The doctor sent a prescription down to the pharmacy for me. I left with a sharps bin and Pia and I headed to the collect the prescription, which contained two weeks worth of injections.

The ultrasound and visit to the acute ward and pharmacy had lengthened our stay in Bristol somewhat and it was around 20:30 when we got near home. We collected our younger daughter from a friend’s house on the way home. Then Pia headed out again to collect our older daughter from another friend’s house. I was feeling quite worn out and sick by this point and my arm was hurting. I didn’t waste much time in getting into bed.

My temperature started to rise a little in the evening, which worried me as I was so tired and didn’t fancy another emergency trip to hospital. We checked it a couple of times and it was under 38 celsius. I couldn’t stay awake any longer so let myself drift off to sleep. Later in the night we checked my temperature again and it had gone back down, so panic over.

Background – Diagnosis

My journey began in August 2018, a couple of months after turning 40, when I noticed that one of my testicles seemed a bit larger than it was supposed to be. Quite a bit larger. There were no discernible lumps, just more overall mass. I didn’t pay too much attention to it to begin with and waited to see if it might go back to normal after a week or two. However, it didn’t go back to normal but rather continued to increase in size.

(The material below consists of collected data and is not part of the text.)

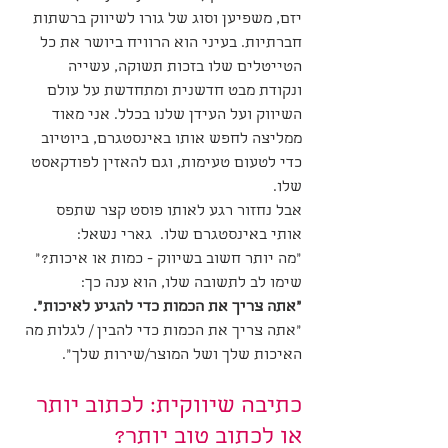
יזם, משפיען וסוג של גורו לשיווק ברשתות 
חברתיות. בעיני הוא הרוויח ביושר את כל 
הטייטלים שלו בזכות תשוקה, עשייה 
ונקודת מבט חדשנית ומתחדשת על עולם 
השיווק ועל העידן שלנו בכלל. אני מאוד 
ממליצה לחפש אותו באינסטגרם, ביוטיוב 
כדי לטעום טעימות, וגם להאזין לפודקאסט 
שלו.
אבל נחזור רגע לאותו פוסט קצר שתפס 
אותי באינסטגרם שלו.  גארי נשאל: 
"מה יותר חשוב בשיווק - כמות או איכות?" 
שימו לב לתשובה שלו, הוא ענה כך: 
"אתה צריך את הכמות כדי להגיע לאיכות".
"אתה צריך את הכמות כדי להבין / לגלות מה 
האיכות שלך ושל המוצר/שירות שלך".
כתיבה שיווקית: לכתוב יותר 
או לכתוב טוב יותר? 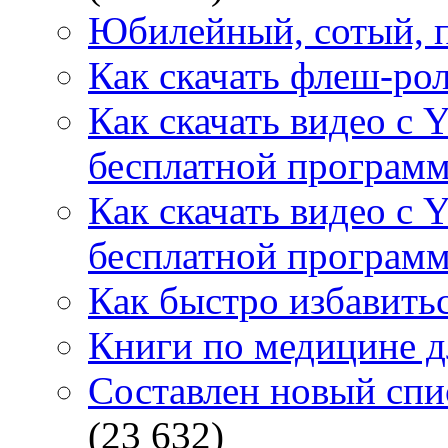
Юбилейный, сотый, п
Как скачать флеш-рол
Как скачать видео с 
бесплатной программ
Как скачать видео с 
бесплатной программ
Как быстро избавитьс
Книги по медицине дл
Составлен новый спи
(23 632)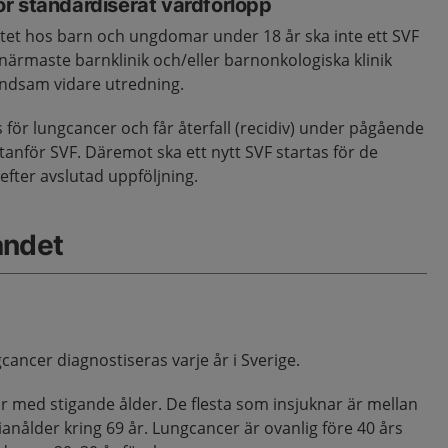
r standardiserat vårdförlopp
tet hos barn och ungdomar under 18 år ska inte ett SVF
t närmaste barnklinik och/eller barnonkologiska klinik
ndsam vidare utredning.
för lungcancer och får återfall (recidiv) under pågående
tanför SVF. Däremot ska ett nytt SVF startas för de
 efter avslutad uppföljning.
åndet
gcancer diagnostiseras varje år i Sverige.
r med stigande ålder. De flesta som insjuknar är mellan
nålder kring 69 år. Lungcancer är ovanlig före 40 års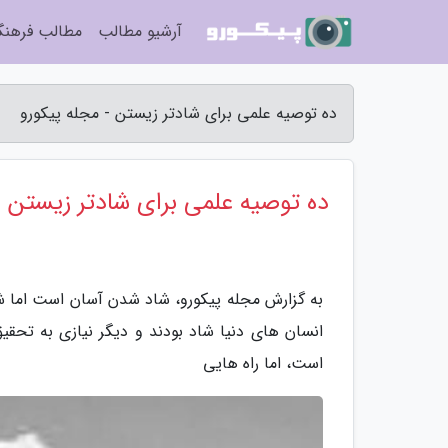
آرشیو مطالب
مطالب فرهن
ده توصیه علمی برای شادتر زیستن - مجله پیکورو
ده توصیه علمی برای شادتر زیستن
به گزارش مجله پیکورو، شاد شدن آسان است اما شا
انسان های دنیا شاد بودند و دیگر نیازی به تحقی
است، اما راه هایی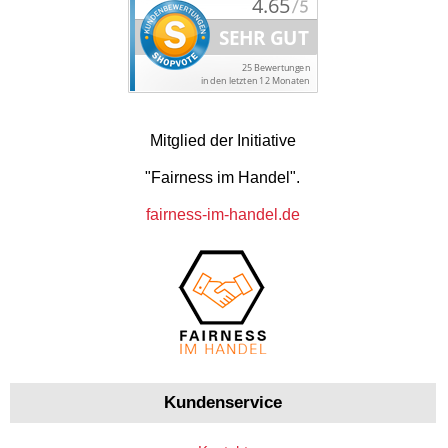
Mitglied der Initiative
"Fairness im Handel".
fairness-im-handel.de
Kundenservice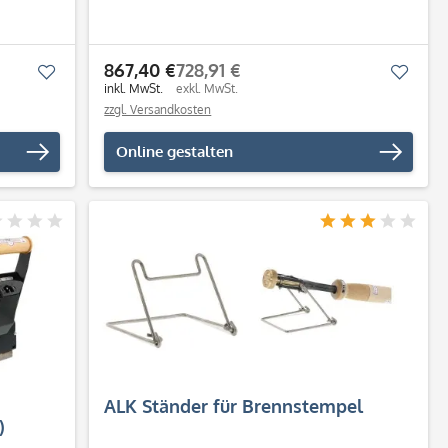
867,40 €
728,91 €
Merken
Merk
inkl. MwSt.
exkl. MwSt.
zzgl. Versandkosten
Online gestalten
ALK Ständer für Brennstempel
)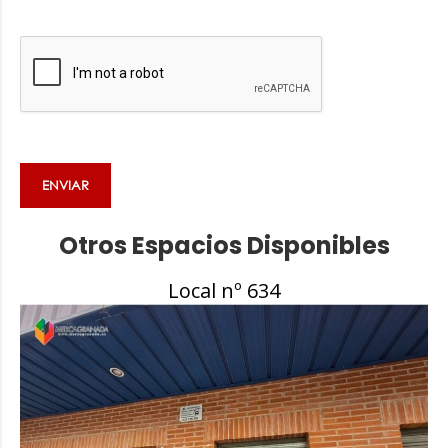
ENVIAR
Otros Espacios Disponibles
Local nº 634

I visited my GP who was concerned that the growth had been completely painless and that there were no obvious signs of infection. In case it was in any way related, I mentioned to him that I’d also had a couple of episodes during the previous few weeks in which I had become slightly faint and disoriented when standing, for several hours on each occasion. For this I had my blood pressure checked and an ECG to monitor my heart activity, both of which reported no issue. The doctor referred me for an ultrasound of my testicle at the Royal United Hospitals (RUH) in Bath, which I attended the following week.

During the ultrasound, the sonographer noticed a number of dark patches within the testicle in question. There was also evidence of angiogenesis – a profusion of new blood vessels that were entering the testicle. It looked to be a fairly textbook case of testicular cancer, with no real evidence for any alternative condition, such as an infection. The good news was that the other testicle, my bladder and kidneys all looked in perfectly good health.

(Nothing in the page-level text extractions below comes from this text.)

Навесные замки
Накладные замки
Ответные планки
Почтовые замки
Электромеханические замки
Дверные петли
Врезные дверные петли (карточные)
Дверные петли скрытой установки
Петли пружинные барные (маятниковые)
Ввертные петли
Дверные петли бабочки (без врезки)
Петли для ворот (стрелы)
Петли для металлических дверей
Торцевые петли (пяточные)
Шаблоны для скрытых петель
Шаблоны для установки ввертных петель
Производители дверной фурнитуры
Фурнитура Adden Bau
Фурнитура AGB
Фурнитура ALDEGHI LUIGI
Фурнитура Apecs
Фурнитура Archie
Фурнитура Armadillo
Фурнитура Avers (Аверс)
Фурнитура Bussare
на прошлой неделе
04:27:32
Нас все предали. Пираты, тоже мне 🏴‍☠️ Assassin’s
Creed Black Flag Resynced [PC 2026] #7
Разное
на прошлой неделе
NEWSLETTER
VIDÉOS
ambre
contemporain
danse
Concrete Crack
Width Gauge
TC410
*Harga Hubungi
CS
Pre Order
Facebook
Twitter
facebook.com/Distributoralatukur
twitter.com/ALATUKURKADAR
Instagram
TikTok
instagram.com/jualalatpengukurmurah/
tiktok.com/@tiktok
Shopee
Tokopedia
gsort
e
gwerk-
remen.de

Following the ultrasound I was referred to a urologist, who I saw a week or two afterwards. I was made to do a “flow test”, which involves peeing into a glorified bucket with a sensor attached to measure the rate of flow. This is a standard test for any patient passing through the department of urology, regardless of the purpose for visiting. My flow was very good, unsurprisingly.

The urologist was a fairly serious chap who didn’t smile much. He gave me an inspection, having already reviewed my ultrasound results. He suggested that I get booked in immediately for an orchidectomy operation, i.e. the complete removal of the testicle. I didn’t commit to the surgery straight away, but said that I would give them a call after I’d had the opportunity to talk it over at home.

I had bloods taken to check for tumour markers: AFP, HCG and LDH (of which HCG was significantly elevated). I also got to sit down in a brightly coloured room with a comfortable sofa and chairs for a while to speak to a specialist nurse. This was clearly the room they use to try to make people more at ease when giving them bad news. At this point, perhaps unusually, I wasn’t feeling the slightest bit fazed. In fact, I’ve not really been worried or fearful at all during the entire episode. I’ve just taken everything in my stride knowing that it will all turn out for the best, whatever happens.

A few days later, I was booked in for surgery in early October.